YOUR TASK :: List each line of the data that holds the string "pixels".
RECORD SET Start Marker
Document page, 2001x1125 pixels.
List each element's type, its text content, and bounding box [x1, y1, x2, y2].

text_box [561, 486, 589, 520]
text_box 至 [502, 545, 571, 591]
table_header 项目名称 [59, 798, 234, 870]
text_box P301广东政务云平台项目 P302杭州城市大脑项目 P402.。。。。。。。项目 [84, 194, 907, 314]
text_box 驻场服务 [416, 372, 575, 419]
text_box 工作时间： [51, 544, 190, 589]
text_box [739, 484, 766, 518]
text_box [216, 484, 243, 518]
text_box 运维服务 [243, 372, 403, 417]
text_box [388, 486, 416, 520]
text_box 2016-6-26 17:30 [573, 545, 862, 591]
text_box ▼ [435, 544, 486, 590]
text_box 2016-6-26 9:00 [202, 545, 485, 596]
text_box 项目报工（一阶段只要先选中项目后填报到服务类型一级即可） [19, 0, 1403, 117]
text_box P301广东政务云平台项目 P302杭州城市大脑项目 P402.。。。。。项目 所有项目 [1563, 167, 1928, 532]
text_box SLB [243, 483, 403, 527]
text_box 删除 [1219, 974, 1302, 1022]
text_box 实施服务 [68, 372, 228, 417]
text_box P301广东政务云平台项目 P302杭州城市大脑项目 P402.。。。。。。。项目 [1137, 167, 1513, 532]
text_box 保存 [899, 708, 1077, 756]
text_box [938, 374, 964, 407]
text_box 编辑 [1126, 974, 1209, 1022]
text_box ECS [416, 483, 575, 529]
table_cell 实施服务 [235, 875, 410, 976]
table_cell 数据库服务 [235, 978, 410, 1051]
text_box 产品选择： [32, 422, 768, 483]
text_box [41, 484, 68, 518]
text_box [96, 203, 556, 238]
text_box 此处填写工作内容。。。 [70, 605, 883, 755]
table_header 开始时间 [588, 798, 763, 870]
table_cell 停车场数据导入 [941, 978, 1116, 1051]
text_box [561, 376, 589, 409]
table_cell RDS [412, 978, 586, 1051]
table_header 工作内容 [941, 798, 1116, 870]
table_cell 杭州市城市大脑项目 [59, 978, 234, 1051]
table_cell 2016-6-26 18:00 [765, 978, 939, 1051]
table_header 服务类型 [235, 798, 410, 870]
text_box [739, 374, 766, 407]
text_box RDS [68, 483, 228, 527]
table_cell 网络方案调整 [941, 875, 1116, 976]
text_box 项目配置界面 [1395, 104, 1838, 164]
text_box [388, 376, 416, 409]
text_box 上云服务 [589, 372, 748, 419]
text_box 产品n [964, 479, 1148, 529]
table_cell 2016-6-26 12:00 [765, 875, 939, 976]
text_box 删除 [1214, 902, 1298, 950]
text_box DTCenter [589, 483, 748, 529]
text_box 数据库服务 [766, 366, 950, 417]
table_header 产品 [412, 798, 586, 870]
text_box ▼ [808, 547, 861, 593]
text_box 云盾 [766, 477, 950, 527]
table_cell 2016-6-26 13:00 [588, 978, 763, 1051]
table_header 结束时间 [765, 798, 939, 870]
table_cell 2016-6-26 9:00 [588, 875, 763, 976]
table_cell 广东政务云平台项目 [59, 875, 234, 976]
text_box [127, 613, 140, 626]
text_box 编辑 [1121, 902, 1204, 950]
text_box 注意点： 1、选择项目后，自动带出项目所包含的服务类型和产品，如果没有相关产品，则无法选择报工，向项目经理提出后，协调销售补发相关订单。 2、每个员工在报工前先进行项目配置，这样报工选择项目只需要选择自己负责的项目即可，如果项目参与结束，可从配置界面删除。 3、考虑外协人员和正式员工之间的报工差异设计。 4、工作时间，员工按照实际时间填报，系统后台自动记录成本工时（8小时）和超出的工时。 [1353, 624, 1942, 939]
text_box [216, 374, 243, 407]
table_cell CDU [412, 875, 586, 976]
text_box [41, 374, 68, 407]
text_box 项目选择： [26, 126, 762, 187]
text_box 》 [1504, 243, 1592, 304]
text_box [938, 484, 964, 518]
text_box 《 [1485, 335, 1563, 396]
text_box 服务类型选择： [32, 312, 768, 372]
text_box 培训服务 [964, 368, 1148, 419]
RECORD SET End Marker
RECORD SET Start Marker
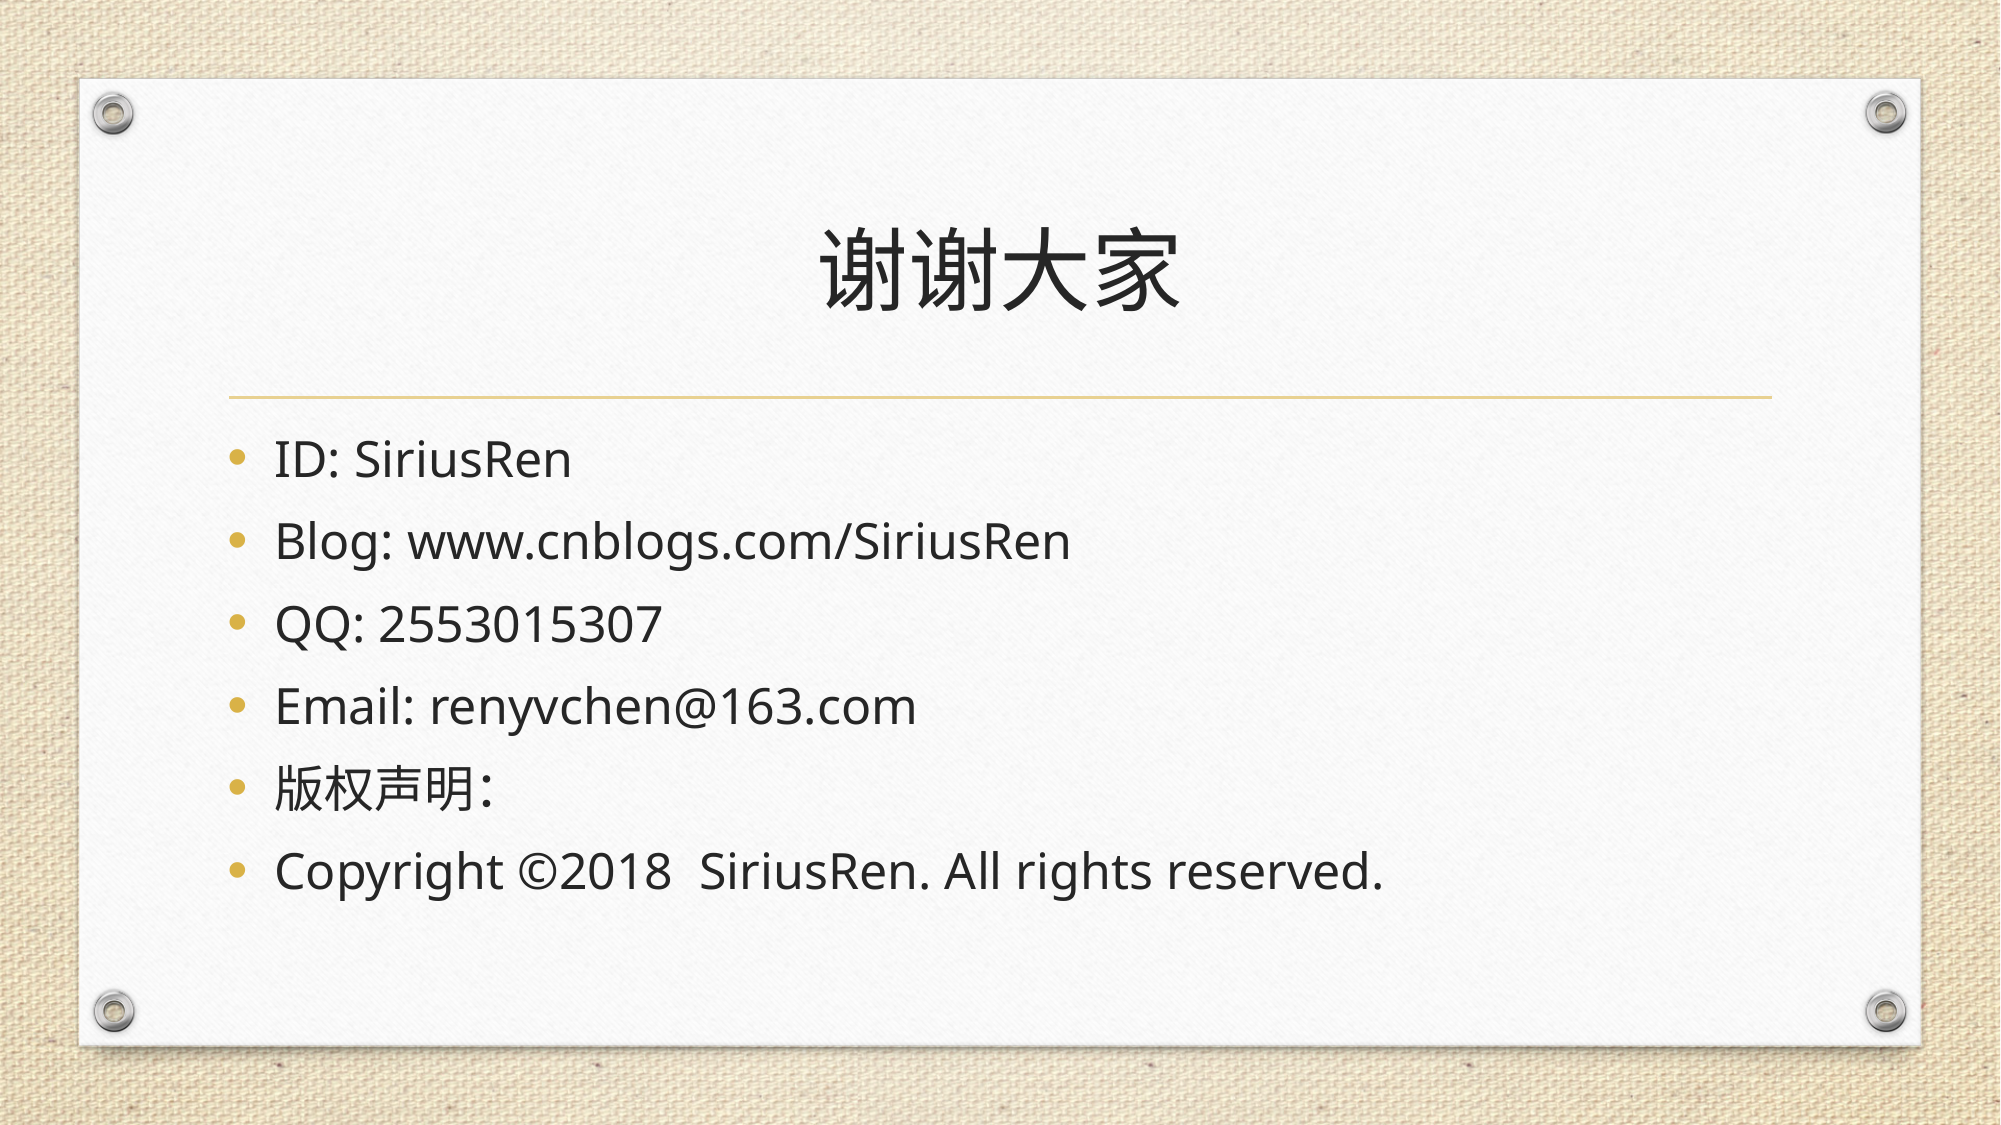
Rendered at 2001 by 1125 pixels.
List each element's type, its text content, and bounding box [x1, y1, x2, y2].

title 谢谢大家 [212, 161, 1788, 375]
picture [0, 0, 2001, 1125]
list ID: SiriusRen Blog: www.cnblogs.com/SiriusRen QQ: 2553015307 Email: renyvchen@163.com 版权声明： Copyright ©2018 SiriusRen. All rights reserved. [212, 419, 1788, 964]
RECORD SET End Marker
YOUR SOLUTION ::
Document page, 2001x1125 pixels.
Rendered at 2001 by 1125 pixels.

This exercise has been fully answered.